Programs such as Angry Birds (Box2D, I believe), Epic Citadel (Unreal Engine Demo) and No! Human (Unity) were built in third-party engines that were/are approved by Apple for use in development of entertainment and gaming based apps. Other programmers and development houses opt to build their own engines within the COCOA/Obj-C framework and use that to power their programs while avoiding some of the nitty gritty. Still, it is my belief that it would behoove people who are new to iOS to actually sit down and try to write a game in Obj-C, as I did (a little word scramble game, mostly to play with the graphical capabilities), before diving into an engine and working from there.

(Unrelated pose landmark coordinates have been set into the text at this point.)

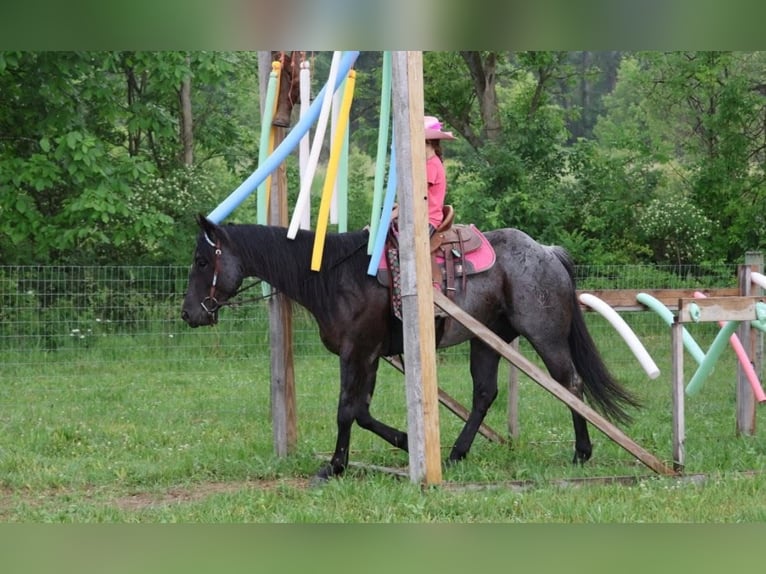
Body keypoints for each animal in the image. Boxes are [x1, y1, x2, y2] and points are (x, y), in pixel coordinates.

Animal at [181, 214, 640, 481]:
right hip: (488, 340)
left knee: (570, 385)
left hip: (545, 336)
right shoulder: (371, 356)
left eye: (203, 261)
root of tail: (547, 252)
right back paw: (455, 453)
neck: (335, 276)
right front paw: (402, 441)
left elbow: (346, 410)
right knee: (484, 394)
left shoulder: (358, 352)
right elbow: (362, 411)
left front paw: (335, 466)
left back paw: (581, 452)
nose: (188, 314)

Though one can get away with doing C++-derived code mixed with Obj-C through an engine, there are certain neat features (accelerometers, gyroscope, etc) that may, as of this writing, may only be available and accessible through Obj-C in the iOS environment.

 

Fortunately for those of us who want to challenge ourselves and write a game primarily in the Obj-C language, XCode comes with a fairly robust debugging suite and SnapShot feature that allow developers to track their code line by line and back up to an earlier iteration if things simply become too hairy and frustrating. Unfortunately, debugging does not readily apply to IB as XCode and IB are technically separate programs and this is where many of the aforementioned unknowable errors can crop up. Much of the time, fixing these is a result of finding the misdirected link or incorrect ‘class identifier’ and switching it out until something works. After the first couple of times, this becomes second nature and fixed within minutes instead of hours. For those of us who either prefer programmatic approaches or do not want to deal with the IDE, we have the option to avoid it.    

 

Being from a primarily visual background, programming is not the easiest thing for me to do, but it is something I enjoy and should I get a job in the gaming or animation industries, being familiar will likely help with building rapport with programmers and understanding their limitations. Furthermore, iOS is actually a great language for designers/artists, as it does have a robust and visually oriented bent – although asset management and proper coding can become an incredible chore, given that there are tedious and repetitive coding aspects to Obj-C. Cut and Paste will become one of your most used tools in Obj-C, like many other programming languages where you have to do the same thing repeatedly. Just be very careful with the syntax. Getting acquainted was a tough slog for me, personally, but once I did, I felt empowered and have in the future, whether I create games or other programs, an entirely new market opened up to me and as I build my repertoire, what will likely become an incredibly marketable skill. Obj-C has actually been around for quite awhile, but now is becoming a mature language with numerous books written specifically for the iOS environment and is rapidly building a vibrant programming community and a language I would highly recommend getting acquainted with, despite the aggravations it may cause in the beginning and will likely help make experienced programmers even more efficient.